Listed entries:
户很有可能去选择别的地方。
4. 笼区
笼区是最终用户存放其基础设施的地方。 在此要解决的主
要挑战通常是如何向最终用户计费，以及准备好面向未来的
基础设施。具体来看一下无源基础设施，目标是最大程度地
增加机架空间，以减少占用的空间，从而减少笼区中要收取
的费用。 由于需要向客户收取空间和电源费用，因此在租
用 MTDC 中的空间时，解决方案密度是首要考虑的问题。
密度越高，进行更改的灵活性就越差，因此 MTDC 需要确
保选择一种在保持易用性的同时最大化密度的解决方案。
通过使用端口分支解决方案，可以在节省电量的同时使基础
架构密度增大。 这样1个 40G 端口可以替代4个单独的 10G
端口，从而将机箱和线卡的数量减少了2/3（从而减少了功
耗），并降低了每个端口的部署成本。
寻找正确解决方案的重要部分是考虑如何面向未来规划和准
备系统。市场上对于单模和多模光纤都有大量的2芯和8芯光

What the task requires:
Transcribe all of the data exactly, leaving no line out.

Worked solution:
户很有可能去选择别的地方。
4. 笼区
笼区是最终用户存放其基础设施的地方。 在此要解决的主
要挑战通常是如何向最终用户计费，以及准备好面向未来的
基础设施。具体来看一下无源基础设施，目标是最大程度地
增加机架空间，以减少占用的空间，从而减少笼区中要收取
的费用。 由于需要向客户收取空间和电源费用，因此在租
用 MTDC 中的空间时，解决方案密度是首要考虑的问题。
密度越高，进行更改的灵活性就越差，因此 MTDC 需要确
保选择一种在保持易用性的同时最大化密度的解决方案。
通过使用端口分支解决方案，可以在节省电量的同时使基础
架构密度增大。 这样1个 40G 端口可以替代4个单独的 10G
端口，从而将机箱和线卡的数量减少了2/3（从而减少了功
耗），并降低了每个端口的部署成本。
寻找正确解决方案的重要部分是考虑如何面向未来规划和准
备系统。市场上对于单模和多模光纤都有大量的2芯和8芯光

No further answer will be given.